## Records for the exercise
--- --- ---
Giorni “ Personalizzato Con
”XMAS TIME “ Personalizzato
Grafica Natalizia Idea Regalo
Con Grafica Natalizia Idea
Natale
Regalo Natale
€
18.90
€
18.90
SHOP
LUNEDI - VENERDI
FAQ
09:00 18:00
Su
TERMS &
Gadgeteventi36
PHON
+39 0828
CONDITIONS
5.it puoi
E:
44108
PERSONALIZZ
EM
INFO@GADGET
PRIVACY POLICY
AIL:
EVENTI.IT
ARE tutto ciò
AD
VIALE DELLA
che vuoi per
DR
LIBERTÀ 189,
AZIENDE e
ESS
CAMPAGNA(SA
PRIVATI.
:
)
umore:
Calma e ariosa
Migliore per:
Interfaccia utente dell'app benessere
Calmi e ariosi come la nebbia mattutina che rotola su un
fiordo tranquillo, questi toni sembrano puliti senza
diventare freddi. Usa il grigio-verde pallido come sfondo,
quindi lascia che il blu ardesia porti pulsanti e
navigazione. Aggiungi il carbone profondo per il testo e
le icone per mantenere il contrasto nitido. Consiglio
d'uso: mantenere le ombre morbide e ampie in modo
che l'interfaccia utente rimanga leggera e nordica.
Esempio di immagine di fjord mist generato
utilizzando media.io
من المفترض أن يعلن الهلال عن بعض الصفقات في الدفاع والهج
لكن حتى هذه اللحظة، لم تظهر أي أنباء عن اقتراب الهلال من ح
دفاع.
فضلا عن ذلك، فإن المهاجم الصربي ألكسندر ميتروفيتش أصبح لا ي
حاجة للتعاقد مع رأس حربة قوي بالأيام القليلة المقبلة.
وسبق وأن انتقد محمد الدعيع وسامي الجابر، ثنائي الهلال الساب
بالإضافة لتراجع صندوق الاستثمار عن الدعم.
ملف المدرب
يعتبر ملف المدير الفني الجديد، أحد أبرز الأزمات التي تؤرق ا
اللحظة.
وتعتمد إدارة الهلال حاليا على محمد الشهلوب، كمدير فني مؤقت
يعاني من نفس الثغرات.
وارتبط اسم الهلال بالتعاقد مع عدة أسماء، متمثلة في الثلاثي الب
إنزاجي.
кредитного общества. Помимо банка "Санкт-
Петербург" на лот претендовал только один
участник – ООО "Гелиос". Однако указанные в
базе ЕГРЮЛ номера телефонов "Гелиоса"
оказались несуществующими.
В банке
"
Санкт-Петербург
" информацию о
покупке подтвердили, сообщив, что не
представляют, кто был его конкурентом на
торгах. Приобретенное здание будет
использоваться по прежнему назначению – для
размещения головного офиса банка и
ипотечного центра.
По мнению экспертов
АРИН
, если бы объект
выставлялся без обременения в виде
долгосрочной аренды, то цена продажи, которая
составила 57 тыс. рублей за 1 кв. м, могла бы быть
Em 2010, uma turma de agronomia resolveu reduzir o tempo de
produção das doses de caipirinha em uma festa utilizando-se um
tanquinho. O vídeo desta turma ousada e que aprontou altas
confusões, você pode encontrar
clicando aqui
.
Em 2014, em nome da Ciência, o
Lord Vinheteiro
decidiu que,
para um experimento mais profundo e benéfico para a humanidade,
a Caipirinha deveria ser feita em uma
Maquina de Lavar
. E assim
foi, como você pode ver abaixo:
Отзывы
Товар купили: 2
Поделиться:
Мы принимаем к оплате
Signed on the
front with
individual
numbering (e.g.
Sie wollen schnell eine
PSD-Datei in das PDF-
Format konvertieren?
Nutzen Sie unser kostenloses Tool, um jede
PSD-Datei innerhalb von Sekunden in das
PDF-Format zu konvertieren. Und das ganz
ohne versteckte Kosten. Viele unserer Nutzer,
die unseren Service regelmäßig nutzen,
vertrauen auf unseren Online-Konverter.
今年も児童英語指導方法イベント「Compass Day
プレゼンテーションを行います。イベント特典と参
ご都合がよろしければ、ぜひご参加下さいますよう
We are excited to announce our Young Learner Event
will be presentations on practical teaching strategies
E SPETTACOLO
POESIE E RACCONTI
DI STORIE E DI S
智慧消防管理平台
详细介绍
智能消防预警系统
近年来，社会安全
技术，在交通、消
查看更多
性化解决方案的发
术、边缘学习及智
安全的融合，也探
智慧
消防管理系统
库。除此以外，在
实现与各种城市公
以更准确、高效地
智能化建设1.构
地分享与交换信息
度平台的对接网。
--- --- ---
## What you have to do
Can you update the data, starting at the beginning and ending at the line containing "Interfaccia utente dell'app benessere", so that "Regalo" becomes "Dono" and nothing else changes?

## Solution
Giorni “ Personalizzato Con
”XMAS TIME “ Personalizzato
Grafica Natalizia Idea Dono
Con Grafica Natalizia Idea
Natale
Dono Natale
€
18.90
€
18.90
SHOP
LUNEDI - VENERDI
FAQ
09:00 18:00
Su
TERMS &
Gadgeteventi36
PHON
+39 0828
CONDITIONS
5.it puoi
E:
44108
PERSONALIZZ
EM
INFO@GADGET
PRIVACY POLICY
AIL:
EVENTI.IT
ARE tutto ciò
AD
VIALE DELLA
che vuoi per
DR
LIBERTÀ 189,
AZIENDE e
ESS
CAMPAGNA(SA
PRIVATI.
:
)
umore:
Calma e ariosa
Migliore per:
Interfaccia utente dell'app benessere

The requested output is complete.